Required work: Continue the forum thread about knockoff chips given below from the point where it stops.

== Source document ==

# KNOCKOFF CHIPS



## djdvl666 (Jan 16, 2007)

WHERE IS A GOOD PLACE TO FIND CHIPS, PLASTIC OR METAL. GOT MY WIRES AND THE KNOCKOFFS HAVE INSERT SPOT AND THE CHROME IS ALL SCUFFED WERE THE CHIP GOS. UGLY......... CHEVY CHIPS WOULD BE NICE. :angry:


----------



## MINT'Z (Jul 14, 2004)

who got some caddy chips


----------



## OldDirty (Sep 13, 2002)

Hit up BowtieConnection on here or maybe Homeboyz has some also.


----------



## vazquejs (Oct 23, 2005)

What diamter chips? what color are you looking for? And for what type of knock off (i.e. Zenith, Dayton, or china copies)?


----------



## djdvl666 (Jan 16, 2007)

THEY ARE FOR SOME CHINAS. I WOULD ALMOST PREFER CHROME IF THEY MAKE THEM. MY WHEELS ARE GOLD BACKS WITH CHROME HEX CAPS AND MY TRUCK IS A SANDSTONE SILVER. SO CHROME, GREY, YELLOW, OR WHITE, BLACK. :dunno:


----------



## ROCK OUT (Jan 7, 2006)

need some black eagles anyone?!?!?!?


----------



## big_blackford (Aug 18, 2007)

How much for the eagles?


----------



## Real Hydraulics106 (Aug 26, 2007)

wire wheels adapter $20.00 ea

knock off's $20.00ea

hammer, hex wnech $20.00ea


----------



## MR.LAC (Feb 1, 2006)

===
== Data listing ==

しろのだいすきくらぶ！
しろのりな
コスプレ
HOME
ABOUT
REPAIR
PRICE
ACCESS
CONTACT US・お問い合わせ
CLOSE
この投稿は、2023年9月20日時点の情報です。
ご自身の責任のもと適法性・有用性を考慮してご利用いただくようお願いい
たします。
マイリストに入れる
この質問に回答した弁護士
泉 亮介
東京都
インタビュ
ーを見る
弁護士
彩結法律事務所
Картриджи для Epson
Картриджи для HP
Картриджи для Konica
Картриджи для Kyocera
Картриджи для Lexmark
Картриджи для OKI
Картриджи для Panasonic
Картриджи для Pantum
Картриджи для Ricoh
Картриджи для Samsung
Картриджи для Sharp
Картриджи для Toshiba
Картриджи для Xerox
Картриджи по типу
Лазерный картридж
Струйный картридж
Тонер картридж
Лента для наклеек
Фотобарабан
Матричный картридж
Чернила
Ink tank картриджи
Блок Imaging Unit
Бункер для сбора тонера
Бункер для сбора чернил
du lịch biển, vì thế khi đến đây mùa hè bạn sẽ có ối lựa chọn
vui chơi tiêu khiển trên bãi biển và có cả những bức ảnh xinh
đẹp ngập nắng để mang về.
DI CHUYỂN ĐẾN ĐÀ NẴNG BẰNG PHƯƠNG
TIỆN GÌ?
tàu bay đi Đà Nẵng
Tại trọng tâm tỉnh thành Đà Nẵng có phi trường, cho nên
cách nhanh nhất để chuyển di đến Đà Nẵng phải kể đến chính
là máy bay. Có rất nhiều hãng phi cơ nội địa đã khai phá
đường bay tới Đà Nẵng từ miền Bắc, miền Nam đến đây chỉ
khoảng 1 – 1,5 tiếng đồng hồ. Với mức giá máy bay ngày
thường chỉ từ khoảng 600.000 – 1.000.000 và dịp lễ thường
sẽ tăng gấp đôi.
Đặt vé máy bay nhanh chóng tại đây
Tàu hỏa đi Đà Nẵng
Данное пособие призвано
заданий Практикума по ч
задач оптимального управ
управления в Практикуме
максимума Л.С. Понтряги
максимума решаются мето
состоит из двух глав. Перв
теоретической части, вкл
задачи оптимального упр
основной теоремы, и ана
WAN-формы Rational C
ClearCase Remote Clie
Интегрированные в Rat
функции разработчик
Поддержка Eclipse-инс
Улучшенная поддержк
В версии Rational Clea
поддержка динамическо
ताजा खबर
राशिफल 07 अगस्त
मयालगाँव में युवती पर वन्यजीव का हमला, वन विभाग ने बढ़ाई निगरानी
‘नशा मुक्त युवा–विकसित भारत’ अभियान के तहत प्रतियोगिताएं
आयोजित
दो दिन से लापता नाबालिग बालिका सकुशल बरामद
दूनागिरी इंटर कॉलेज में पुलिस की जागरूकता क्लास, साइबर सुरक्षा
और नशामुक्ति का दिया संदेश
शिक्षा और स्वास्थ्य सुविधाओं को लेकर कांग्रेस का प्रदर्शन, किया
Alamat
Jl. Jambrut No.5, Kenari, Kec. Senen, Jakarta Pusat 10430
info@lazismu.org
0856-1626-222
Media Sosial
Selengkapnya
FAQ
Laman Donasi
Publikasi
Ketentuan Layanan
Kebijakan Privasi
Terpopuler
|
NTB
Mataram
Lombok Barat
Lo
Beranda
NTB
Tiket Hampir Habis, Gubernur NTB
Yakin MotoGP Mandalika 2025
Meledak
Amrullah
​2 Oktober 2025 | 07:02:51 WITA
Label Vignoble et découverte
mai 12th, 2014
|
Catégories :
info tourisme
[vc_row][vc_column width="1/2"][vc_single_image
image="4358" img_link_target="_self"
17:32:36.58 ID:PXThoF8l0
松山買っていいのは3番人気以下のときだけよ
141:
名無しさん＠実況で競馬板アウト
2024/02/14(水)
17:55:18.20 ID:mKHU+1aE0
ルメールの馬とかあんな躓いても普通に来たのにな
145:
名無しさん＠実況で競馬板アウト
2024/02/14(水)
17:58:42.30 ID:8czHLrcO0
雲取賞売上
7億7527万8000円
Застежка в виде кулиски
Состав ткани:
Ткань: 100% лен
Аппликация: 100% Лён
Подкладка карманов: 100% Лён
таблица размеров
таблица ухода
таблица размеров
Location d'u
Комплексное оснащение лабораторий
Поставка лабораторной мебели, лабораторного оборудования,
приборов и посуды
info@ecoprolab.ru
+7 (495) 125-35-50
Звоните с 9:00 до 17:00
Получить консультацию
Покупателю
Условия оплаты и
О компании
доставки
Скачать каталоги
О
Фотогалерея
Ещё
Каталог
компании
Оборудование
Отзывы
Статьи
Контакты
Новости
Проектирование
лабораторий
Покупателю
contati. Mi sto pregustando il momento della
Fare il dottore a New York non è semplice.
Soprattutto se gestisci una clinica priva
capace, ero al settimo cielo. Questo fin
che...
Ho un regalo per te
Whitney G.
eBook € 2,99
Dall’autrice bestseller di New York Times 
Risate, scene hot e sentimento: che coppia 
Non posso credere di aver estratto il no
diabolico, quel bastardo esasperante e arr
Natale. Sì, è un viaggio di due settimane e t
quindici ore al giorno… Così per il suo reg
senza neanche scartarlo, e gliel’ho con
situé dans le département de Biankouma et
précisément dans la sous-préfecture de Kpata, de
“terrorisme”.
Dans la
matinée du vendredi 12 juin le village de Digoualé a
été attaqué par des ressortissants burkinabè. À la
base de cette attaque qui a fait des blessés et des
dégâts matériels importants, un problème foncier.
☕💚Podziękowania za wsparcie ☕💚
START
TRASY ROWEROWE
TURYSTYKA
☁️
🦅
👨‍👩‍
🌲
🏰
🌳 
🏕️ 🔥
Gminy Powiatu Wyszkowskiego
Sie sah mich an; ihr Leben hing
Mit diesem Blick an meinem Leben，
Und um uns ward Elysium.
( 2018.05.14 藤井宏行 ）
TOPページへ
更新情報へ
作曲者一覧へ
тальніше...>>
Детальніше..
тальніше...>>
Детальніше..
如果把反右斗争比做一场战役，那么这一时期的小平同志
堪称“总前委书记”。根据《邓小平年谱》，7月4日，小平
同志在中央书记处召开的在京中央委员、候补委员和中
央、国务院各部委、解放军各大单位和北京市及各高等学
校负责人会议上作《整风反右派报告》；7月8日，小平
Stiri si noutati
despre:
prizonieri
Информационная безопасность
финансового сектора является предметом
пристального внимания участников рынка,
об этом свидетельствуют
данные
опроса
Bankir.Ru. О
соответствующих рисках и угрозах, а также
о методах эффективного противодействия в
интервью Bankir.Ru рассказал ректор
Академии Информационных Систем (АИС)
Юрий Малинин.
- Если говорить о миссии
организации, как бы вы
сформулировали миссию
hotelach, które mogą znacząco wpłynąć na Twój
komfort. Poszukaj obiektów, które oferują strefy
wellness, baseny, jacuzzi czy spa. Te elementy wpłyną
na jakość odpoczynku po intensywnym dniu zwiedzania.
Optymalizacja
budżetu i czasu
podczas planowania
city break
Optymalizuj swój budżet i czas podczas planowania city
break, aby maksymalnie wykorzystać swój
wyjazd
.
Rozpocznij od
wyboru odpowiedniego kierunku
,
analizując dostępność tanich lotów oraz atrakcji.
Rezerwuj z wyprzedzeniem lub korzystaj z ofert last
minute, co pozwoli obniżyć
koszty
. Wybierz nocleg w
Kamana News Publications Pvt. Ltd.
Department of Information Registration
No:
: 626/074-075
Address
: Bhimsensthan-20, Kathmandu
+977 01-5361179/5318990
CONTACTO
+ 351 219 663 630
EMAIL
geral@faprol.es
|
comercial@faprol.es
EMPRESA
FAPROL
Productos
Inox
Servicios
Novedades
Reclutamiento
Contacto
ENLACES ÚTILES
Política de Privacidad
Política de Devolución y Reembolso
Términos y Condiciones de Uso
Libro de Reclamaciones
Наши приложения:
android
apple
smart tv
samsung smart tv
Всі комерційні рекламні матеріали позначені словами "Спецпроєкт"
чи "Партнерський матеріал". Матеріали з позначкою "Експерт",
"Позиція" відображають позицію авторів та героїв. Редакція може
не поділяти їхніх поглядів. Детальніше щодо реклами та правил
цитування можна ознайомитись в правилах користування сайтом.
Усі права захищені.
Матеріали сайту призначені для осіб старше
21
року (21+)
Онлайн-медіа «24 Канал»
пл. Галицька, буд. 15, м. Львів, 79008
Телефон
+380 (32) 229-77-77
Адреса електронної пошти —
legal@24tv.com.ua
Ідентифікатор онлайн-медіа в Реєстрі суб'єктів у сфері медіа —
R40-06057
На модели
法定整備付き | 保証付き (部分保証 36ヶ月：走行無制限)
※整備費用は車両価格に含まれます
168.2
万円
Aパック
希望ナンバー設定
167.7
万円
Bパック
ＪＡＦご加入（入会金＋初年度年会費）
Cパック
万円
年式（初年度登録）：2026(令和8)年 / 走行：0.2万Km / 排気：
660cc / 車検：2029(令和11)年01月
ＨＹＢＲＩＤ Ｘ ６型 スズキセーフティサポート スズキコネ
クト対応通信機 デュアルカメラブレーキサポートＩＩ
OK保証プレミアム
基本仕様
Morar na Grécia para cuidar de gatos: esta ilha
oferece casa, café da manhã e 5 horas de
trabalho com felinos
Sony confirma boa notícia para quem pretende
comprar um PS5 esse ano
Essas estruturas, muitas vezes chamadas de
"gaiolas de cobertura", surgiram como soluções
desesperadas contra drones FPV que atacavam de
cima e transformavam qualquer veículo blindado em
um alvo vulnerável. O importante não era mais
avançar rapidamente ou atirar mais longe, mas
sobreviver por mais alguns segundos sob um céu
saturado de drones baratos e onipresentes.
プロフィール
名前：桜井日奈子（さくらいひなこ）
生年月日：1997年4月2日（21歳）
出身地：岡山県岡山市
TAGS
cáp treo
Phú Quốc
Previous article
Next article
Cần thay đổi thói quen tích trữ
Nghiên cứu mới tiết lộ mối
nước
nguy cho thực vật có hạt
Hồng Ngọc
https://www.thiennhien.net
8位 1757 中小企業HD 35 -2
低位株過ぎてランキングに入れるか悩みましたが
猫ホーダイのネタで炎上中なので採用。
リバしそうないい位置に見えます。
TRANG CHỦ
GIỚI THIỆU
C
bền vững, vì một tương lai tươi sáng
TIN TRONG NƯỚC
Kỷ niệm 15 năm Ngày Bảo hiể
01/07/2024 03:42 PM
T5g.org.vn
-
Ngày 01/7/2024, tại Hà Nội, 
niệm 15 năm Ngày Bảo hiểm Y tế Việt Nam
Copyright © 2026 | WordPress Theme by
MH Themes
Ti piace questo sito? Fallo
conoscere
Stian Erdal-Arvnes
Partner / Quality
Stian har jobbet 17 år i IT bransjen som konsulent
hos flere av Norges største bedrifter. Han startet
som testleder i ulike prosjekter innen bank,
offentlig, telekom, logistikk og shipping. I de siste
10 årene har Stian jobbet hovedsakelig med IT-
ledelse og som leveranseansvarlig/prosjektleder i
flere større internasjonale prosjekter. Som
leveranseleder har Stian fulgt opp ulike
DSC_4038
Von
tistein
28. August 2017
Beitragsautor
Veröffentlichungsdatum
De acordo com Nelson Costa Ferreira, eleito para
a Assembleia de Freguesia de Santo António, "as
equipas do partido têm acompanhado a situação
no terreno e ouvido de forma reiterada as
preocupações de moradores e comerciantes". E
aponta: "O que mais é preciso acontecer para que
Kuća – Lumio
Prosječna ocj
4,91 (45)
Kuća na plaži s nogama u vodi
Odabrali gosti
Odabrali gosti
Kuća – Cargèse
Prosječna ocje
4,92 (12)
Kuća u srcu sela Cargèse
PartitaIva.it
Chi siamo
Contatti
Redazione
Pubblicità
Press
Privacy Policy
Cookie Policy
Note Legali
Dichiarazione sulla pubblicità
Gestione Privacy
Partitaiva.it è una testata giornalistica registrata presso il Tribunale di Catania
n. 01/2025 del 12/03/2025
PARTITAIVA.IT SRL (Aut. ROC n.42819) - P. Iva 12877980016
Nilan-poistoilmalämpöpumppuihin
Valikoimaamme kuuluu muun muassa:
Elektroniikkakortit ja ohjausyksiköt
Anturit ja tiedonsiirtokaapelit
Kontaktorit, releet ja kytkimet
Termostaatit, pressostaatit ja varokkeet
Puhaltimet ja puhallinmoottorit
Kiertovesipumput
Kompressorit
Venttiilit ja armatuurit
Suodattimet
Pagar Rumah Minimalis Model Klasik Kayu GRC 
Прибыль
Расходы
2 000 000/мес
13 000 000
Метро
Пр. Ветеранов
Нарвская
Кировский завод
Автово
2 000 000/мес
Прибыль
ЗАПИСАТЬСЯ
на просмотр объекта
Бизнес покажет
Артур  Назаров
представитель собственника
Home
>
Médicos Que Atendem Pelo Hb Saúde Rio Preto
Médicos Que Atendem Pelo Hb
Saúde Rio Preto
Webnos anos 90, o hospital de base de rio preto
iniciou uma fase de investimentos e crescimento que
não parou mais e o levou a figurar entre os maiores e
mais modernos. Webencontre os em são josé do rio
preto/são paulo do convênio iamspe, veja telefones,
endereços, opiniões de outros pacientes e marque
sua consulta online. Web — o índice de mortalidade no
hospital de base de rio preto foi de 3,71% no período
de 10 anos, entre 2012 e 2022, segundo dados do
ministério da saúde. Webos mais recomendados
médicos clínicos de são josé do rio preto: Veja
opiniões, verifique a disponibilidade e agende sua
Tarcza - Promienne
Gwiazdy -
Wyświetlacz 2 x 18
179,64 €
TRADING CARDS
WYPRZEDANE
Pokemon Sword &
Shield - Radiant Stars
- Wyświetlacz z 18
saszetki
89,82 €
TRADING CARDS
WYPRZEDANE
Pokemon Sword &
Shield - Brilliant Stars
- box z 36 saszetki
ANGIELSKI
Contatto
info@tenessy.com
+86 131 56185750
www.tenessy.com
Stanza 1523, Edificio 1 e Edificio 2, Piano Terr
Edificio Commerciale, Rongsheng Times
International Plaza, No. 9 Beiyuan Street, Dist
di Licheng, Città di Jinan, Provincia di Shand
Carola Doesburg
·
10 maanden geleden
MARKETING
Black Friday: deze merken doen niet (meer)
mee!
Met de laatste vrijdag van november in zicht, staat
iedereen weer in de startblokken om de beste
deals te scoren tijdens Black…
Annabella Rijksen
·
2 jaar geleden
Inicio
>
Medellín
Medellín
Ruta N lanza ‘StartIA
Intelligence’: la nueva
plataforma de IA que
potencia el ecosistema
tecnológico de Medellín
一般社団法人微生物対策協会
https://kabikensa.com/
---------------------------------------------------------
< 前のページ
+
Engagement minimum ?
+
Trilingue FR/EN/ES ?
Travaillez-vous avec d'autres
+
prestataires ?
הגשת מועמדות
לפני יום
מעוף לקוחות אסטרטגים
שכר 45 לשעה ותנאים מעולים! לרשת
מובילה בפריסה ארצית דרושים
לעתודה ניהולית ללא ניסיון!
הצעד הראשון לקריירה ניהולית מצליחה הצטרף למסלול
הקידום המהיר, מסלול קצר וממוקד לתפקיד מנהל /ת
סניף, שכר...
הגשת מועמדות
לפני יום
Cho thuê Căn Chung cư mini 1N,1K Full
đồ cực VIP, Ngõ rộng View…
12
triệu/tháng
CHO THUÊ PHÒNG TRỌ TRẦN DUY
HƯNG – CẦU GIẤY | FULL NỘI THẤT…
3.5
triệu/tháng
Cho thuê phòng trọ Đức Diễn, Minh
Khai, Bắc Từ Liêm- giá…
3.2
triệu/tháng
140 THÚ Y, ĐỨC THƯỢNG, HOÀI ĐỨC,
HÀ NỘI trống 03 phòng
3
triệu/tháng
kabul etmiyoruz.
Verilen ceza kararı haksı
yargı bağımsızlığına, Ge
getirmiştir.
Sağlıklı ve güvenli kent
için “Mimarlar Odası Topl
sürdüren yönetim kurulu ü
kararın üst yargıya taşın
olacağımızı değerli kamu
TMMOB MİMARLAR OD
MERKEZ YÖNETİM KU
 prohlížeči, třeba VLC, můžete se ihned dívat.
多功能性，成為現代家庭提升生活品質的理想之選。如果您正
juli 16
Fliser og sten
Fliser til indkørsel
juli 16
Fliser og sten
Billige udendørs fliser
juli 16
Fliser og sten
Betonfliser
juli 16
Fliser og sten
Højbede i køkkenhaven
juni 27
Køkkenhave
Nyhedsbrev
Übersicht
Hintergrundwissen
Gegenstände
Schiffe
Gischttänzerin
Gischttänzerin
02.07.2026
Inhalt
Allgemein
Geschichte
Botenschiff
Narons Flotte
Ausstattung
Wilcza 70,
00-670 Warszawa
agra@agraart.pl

===

Task result:
> _Originally posted by djdvl666_@Aug 7 2007, 10:29 AM~8493676
> *WHERE IS A GOOD PLACE TO FIND CHIPS, PLASTIC OR METAL.  GOT MY WIRES AND THE KNOCKOFFS HAVE INSERT SPOT AND THE CHROME IS ALL SCUFFED WERE THE CHIP GOS.  UGLY......... CHEVY CHIPS WOULD BE NICE. :angry:
> *


i have some brand new dayton eagles and some flags plastics emblems.....pm/me if any one is interested.


----------



## Envious Touch (Oct 14, 2003)

> _Originally posted by bounceNbuick_@Aug 7 2007, 01:11 PM~8494128
> *who got some caddy chips
> *


I have them in Gold right now...


----------



## Envious Touch (Oct 14, 2003)

> _Originally posted by djdvl666_@Aug 7 2007, 12:29 PM~8493676
> *WHERE IS A GOOD PLACE TO FIND CHIPS, PLASTIC OR METAL.  GOT MY WIRES AND THE KNOCKOFFS HAVE INSERT SPOT AND THE CHROME IS ALL SCUFFED WERE THE CHIP GOS.  UGLY......... CHEVY CHIPS WOULD BE NICE. :angry:
> *


I got your chevy chips in chrome and gold... :thumbsup:


----------



## djdvl666 (Jan 16, 2007)

> _Originally posted by Envious Touch_@Aug 29 2007, 07:15 PM~8672990
> *I got your chevy chips in chrome and gold... :thumbsup:
> *


got pics??

would like to see both cuz i have gold backs but right now im using chrome hex caps so i would like to see how the gold matches or to just get chrome.

price??

do they fit chinas or OG wires. i know their the same but some people get touchy bout that


----------



## Envious Touch (Oct 14, 2003)

> _Originally posted by djdvl666_@Aug 29 2007, 06:58 PM~8673275
> *got pics??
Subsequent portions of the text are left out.